Dikisahkan Damasus, bantuan rumah layak huni dan meteran tersebut, sebenarnya khusus untuk keluarga-keluarga yang tidak mampu dan memiliki rumah tidak layak huni.
Dalam penerapannya, kata dia, banyak yang tidak layak mendapatkan bantuan tetapi menerima.
Ada 20 unit rumah dengan pagu dana Rp 15 juta. Material yang diterima oleh masyarakat yakni, Batako 1.500 buah, Sing 68 lembar, Semen 35 Zak, Paku diuangkan Rp 100 ribu.
Setelah dijumlahkan berdasarkan harga material yang diketahui masyarakat di tempat pengadaan material, termasuk dengan biaya pajak, biaya keseluruhannya diperkirakan Rp 11 juta.
“Empat juta (Rp 4 juta)-nya menguap, tidak jelas,” tandasnya.
Tak hanya itu, disampaikan pula oleh para pelapor, salah satu penerima bantuan, Didakus Tarung membiayai sendiri pengangkutan material dari rumah Sang Kades ke Kampung Laja.
“Dia mengeluarkan biaya angkut material dari rumah kades di Meler menuju domisi yang bersangkutan, di Kampung Laja,” katanya.

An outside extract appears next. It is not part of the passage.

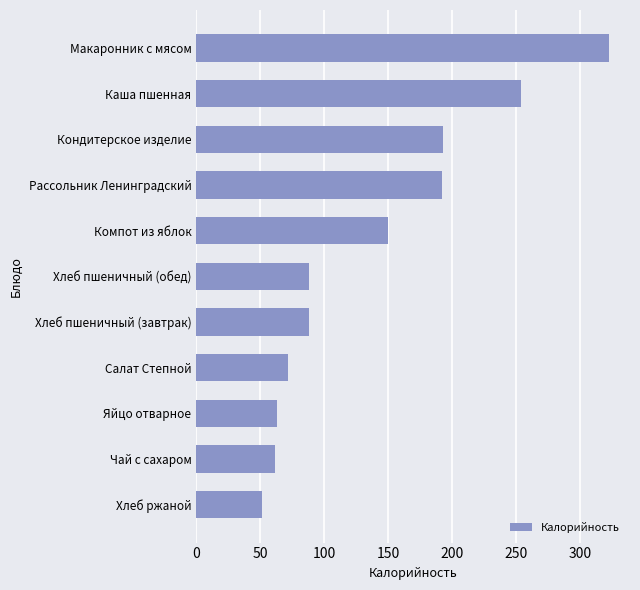

Is it true that the value at Чай с сахаром is 96.2?

False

Dalam pengadaan meteran listrik, Kades Sipri dinilai diskriminatif. Bantuan meteran 51 unit, untuk keluarga yang belum mendapat aliran listrik di Kampung Laja menggunakan dana desa, rata-rata penerima semuanya keluarga Kades Sipri.
“Olee ite, one wa,u run taung kat e, toe keta manga teing ata banan (Aduh Pa, semua untuk keluarganya saja, tidak pernah kasih ke orang lain),” keluh Damasus.

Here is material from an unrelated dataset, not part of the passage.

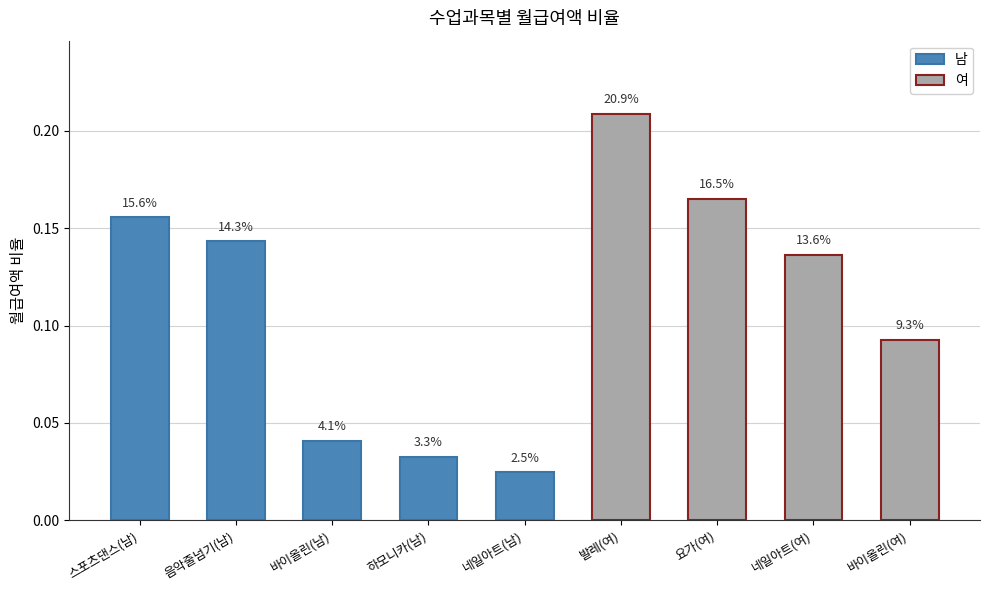

What is the difference between the maximum and second lowest values?

0.2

Manipulasi Data Penerima Bantuan
Keempat, manipulasi data. Selain dugaan korupsi, Kades Sipri juga diduga memanipulasi data penerima bantuan rumah dan meteran.
Dijelaskan Damasus, warga Desa Meler, Hendrikus Sopek dan Aventus Kantur sebagai penerima bantuan meteran dan material rumah.

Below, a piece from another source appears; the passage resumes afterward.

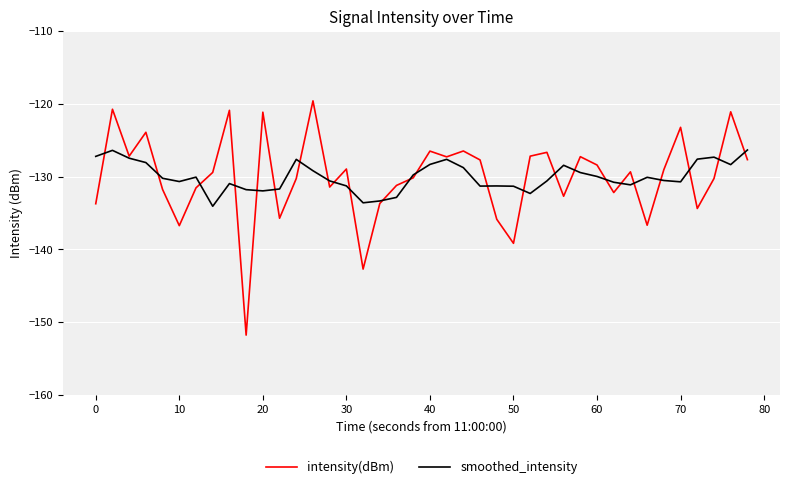

Which series has the widest spread of values?

intensity(dBm)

“Tapi faktanya yang bersangkutan tidak pernah menerima bantuan rumah dari desa,” ungkapnya.
Kelima, terkait pembangunan lokasi wisata di Lodok (Sawah berbentuk Jaring Laba-Laba) menggunakan dana bantuan dari Kementerian Pariwisata yang dikelola secara swakelolah, sebesar Rp 800 juta untuk dua paket pekerjaan.
Menurut Damasus, yang sudah dikerjakan baru satu paket. Hanya satu paket yang sudah yakni jalan rabat, talud dan compang (mesbah) di lodok menelan dana Rp 400 juta. Sisanya belum diketahui,” katanya.
Damasus bersama pelapor yang lainnya berharap, para penegak hukum dan inspektorat Kabupaten manggarai dapat menindaklanjuti laporan mereka dan segera memeriksa yang bersangkutan.
Dia juga menyampaikan, Senin (05/08/2019), dia bersama warga yang lain kembali mendatangi Polres dan Kejari Manggarai untuk menanyakan perkembangan laporan mereka.